AFTER THE war, D'Alesandro continued supporting the Bergson Group as it campaigned for the establishment of a Jewish State in Mandatory Palestine. That sometimes meant clashing with the Truman administration, which wavered back and forth on the issue of Jewish statehood.

Every member of Congress who supported the Bergson Group had his own particular reasons for doing so. Senator Thomas, for example, was a Mormon, and his kinship with the Jewish people had been forged by both his community's experiences as a mistreated minority and his religious convictions about the Jews and the Holy Land. Rep. Andrew Somers (D-NY) was of Irish descent, and his resentment of British rule in Ireland strengthened his support for Bergson's campaigns against the British shutdown of Palestine to Jewish refugees. Another important Bergson supporter, Rep. Will Rogers, Jr. (D-CA), son of the famous entertainer, was part Native American, and he attributed his interest in the plight of the Jews to his general concern for minorities.

Thomas D'Alesandro, Jr. was a Catholic and the son of Italian immigrants. Perhaps those factors fueled his sympathy for religious minorities and refugees. Or perhaps it was just the simple humanitarian instinct of every sensitive person who hears of innocents being persecuted and wants to help, regardless of political considerations.
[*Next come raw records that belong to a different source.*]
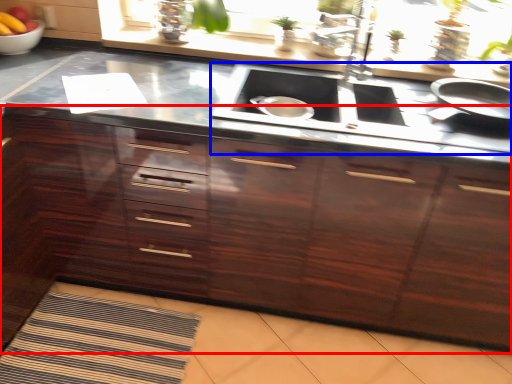
Question: Which object appears closest to the camera in this image, cabinetry (highlighted by a red box) or stove (highlighted by a blue box)?

Choices:
 (A) cabinetry
 (B) stove

Answer: (A)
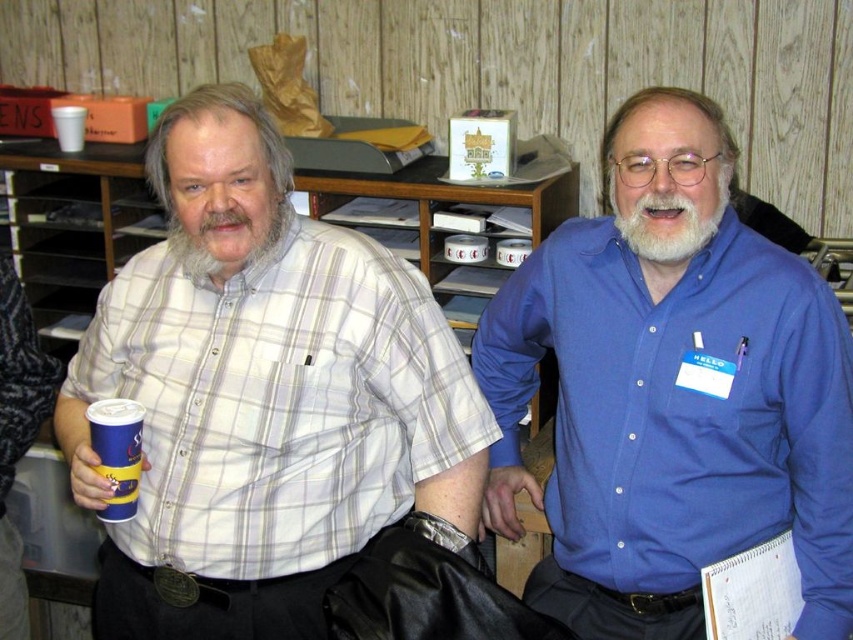
Is point (761, 506) less distant than point (642, 212)?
Whatever his motives, D'Alesandro was taking a big risk. He knew that by defying Roosevelt and Truman, he might be making enemies in the White House. In 1947, at the very moment he was breaking ranks with Truman over Palestine, D'Alesandro decided to run for mayor of Baltimore. If the White House had chosen to retaliate against him for his dissent on Palestine, he might never have been elected.

And if that had happened, his daughter Nancy might never have embarked on a political career of her own.

The 12 years that D'Alesandro served as mayor of Baltimore were the crucial formative years of Nancy's political education. She "learned her politics at the elbow of her father," a recent Washington Post profile of the House speaker noted. Throughout high school and into her college years, Nancy was at the center of her father's intense political world. As a result, she was a political veteran long before she even entered politics. And she was fortunate to have as her role model a man who courageously put his humanitarian principles above his narrow political needs.